__Assigned task__: Below this line is a set of entries; quote exactly the lines from the line that contains "M829 816 848 825 842 839 823 831Z" to the line that contains "M1149 388C1166 424", both lines included.

::: Data supplied :::

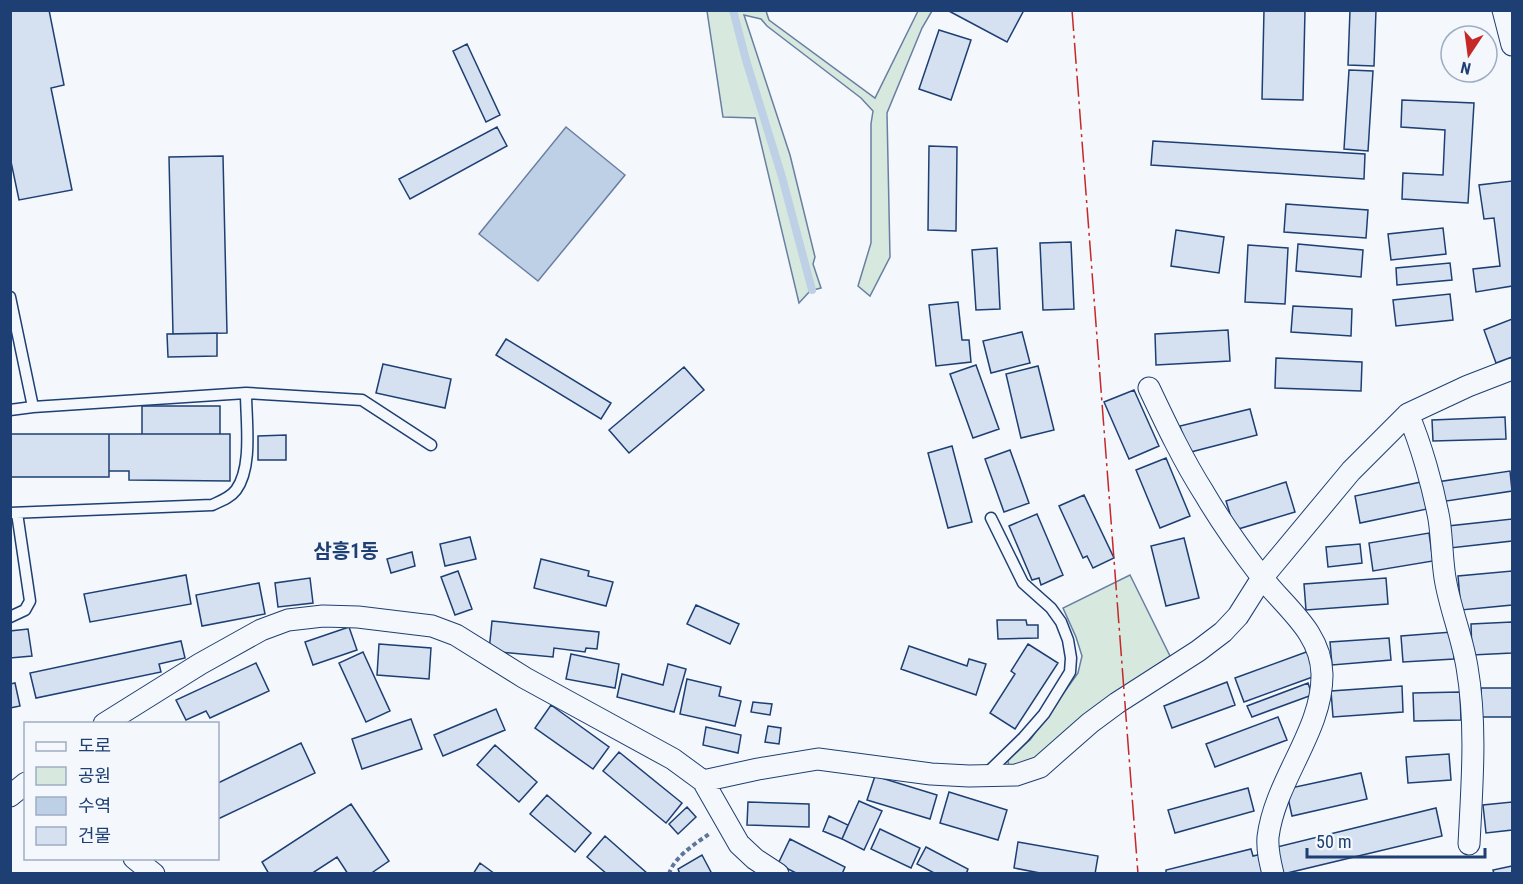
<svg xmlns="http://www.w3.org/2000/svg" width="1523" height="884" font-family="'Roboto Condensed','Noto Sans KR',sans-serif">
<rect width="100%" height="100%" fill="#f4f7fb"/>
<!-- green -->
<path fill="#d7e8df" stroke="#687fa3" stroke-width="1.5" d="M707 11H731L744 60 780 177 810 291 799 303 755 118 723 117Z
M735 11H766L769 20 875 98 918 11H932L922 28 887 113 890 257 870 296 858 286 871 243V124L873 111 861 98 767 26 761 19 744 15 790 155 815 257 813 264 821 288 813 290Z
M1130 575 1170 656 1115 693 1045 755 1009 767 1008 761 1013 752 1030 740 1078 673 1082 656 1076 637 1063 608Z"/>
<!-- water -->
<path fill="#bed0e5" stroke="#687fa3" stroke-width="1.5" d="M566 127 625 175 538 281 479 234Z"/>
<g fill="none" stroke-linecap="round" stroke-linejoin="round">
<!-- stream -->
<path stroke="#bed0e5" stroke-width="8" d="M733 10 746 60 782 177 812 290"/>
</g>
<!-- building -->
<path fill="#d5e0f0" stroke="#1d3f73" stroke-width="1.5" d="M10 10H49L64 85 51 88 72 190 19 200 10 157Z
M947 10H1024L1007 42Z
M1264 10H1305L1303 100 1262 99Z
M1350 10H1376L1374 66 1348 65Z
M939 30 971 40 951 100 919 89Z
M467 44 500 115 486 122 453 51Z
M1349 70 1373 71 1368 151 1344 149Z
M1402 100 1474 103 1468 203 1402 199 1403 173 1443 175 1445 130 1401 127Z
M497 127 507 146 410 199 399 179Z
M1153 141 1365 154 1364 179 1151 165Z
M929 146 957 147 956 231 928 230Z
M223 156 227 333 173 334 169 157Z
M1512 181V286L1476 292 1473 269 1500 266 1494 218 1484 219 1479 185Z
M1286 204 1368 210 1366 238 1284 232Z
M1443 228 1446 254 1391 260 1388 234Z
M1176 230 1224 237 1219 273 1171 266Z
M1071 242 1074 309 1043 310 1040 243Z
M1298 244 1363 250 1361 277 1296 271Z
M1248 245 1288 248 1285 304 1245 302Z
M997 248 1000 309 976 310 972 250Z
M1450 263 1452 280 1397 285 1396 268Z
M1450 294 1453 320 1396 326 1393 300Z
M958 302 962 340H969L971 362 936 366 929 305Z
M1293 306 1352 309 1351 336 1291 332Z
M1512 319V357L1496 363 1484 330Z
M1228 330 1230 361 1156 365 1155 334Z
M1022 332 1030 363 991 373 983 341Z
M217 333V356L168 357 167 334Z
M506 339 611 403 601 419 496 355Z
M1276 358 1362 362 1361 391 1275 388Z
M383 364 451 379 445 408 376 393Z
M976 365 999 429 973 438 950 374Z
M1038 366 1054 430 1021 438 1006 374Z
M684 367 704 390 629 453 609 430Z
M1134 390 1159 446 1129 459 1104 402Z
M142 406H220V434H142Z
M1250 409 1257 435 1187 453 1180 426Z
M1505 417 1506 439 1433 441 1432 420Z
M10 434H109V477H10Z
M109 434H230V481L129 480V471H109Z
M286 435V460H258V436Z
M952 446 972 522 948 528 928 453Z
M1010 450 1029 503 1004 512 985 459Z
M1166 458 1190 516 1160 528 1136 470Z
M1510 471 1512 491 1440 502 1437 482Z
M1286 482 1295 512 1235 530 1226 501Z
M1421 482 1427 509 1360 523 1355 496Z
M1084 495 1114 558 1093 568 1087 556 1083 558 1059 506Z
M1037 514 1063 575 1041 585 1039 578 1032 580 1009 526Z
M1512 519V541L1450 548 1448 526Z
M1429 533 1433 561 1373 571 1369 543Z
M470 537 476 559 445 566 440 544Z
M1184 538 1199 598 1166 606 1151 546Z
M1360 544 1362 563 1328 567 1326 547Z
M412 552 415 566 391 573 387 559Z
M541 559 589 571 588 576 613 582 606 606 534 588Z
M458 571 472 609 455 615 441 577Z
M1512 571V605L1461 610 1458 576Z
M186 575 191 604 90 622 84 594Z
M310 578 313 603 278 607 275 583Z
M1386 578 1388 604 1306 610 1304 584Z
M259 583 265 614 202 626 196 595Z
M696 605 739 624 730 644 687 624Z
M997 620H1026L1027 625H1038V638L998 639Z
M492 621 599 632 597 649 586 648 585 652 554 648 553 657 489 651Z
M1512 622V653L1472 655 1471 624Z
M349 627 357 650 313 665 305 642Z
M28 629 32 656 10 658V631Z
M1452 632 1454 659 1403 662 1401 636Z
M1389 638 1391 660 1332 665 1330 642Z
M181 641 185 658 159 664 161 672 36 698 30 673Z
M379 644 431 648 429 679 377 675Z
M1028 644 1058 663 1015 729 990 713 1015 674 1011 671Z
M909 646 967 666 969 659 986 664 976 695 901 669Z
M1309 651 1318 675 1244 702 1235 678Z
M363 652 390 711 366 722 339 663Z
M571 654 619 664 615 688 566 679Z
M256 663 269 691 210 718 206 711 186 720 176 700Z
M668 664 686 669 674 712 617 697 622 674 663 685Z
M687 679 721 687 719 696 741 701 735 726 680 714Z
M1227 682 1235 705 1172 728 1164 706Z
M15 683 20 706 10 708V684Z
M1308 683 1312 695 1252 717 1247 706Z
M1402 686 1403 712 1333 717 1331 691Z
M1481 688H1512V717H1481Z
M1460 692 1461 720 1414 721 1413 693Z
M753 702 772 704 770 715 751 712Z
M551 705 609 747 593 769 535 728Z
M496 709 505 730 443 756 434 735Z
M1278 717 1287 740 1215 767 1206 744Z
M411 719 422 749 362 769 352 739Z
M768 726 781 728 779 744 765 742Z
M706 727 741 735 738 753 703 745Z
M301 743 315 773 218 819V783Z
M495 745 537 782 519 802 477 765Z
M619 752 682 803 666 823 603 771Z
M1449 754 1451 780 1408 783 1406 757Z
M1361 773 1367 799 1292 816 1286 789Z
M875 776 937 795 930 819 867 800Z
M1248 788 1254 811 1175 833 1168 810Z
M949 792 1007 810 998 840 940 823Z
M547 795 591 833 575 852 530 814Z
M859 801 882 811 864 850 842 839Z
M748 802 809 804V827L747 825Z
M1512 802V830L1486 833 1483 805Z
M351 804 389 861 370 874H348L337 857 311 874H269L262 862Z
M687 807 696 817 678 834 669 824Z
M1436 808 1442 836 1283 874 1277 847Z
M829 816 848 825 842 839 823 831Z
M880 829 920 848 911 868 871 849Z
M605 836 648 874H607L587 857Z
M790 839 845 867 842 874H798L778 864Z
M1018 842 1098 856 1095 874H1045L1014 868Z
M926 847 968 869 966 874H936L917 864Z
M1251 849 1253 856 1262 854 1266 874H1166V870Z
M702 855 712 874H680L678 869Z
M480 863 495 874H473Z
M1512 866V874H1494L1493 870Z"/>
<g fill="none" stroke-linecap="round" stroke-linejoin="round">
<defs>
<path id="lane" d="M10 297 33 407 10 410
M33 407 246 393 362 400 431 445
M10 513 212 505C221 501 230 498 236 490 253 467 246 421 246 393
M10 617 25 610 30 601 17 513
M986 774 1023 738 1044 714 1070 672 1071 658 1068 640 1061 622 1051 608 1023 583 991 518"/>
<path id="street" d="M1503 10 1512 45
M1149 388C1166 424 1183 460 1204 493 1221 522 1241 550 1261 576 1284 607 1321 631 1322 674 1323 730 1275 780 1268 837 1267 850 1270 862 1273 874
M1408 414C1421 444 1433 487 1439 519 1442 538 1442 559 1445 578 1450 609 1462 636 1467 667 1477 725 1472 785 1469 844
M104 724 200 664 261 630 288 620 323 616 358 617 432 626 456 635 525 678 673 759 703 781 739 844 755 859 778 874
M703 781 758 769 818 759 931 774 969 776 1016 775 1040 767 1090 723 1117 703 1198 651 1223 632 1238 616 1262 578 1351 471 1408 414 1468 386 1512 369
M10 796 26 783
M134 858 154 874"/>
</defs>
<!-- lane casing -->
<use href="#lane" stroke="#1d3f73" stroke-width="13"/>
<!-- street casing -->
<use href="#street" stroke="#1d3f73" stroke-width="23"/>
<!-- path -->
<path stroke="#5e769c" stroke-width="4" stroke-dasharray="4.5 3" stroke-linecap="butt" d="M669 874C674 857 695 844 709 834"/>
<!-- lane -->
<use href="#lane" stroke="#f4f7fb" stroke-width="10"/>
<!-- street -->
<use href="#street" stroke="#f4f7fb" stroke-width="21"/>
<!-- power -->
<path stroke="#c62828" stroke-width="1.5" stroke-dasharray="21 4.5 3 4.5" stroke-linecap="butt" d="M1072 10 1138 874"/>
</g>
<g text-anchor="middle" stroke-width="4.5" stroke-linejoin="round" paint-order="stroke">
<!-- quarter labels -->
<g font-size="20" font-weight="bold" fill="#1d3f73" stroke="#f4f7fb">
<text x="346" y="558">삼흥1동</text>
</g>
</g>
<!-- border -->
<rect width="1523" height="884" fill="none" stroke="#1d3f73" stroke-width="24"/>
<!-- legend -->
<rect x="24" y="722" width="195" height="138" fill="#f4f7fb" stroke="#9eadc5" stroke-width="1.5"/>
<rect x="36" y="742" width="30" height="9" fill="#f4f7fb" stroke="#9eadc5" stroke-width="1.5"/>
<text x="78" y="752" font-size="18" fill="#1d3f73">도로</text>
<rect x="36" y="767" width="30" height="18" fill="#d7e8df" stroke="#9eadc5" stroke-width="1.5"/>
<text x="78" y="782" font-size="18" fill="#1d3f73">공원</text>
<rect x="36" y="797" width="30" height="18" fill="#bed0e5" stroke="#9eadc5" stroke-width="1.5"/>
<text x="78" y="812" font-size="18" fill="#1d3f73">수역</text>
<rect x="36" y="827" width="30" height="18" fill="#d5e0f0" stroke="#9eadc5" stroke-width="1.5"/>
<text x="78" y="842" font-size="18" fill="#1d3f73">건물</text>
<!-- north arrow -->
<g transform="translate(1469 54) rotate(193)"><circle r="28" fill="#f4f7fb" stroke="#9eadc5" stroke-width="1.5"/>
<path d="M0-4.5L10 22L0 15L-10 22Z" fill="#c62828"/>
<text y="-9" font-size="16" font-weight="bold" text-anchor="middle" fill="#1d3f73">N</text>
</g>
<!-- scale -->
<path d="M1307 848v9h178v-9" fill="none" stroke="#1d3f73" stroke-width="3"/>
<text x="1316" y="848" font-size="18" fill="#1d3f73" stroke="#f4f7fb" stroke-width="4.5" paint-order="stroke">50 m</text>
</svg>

:::

__Response area__:
M829 816 848 825 842 839 823 831Z
M880 829 920 848 911 868 871 849Z
M605 836 648 874H607L587 857Z
M790 839 845 867 842 874H798L778 864Z
M1018 842 1098 856 1095 874H1045L1014 868Z
M926 847 968 869 966 874H936L917 864Z
M1251 849 1253 856 1262 854 1266 874H1166V870Z
M702 855 712 874H680L678 869Z
M480 863 495 874H473Z
M1512 866V874H1494L1493 870Z"/>
<g fill="none" stroke-linecap="round" stroke-linejoin="round">
<defs>
<path id="lane" d="M10 297 33 407 10 410
M33 407 246 393 362 400 431 445
M10 513 212 505C221 501 230 498 236 490 253 467 246 421 246 393
M10 617 25 610 30 601 17 513
M986 774 1023 738 1044 714 1070 672 1071 658 1068 640 1061 622 1051 608 1023 583 991 518"/>
<path id="street" d="M1503 10 1512 45
M1149 388C1166 424 1183 460 1204 493 1221 522 1241 550 1261 576 1284 607 1321 631 1322 674 1323 730 1275 780 1268 837 1267 850 1270 862 1273 874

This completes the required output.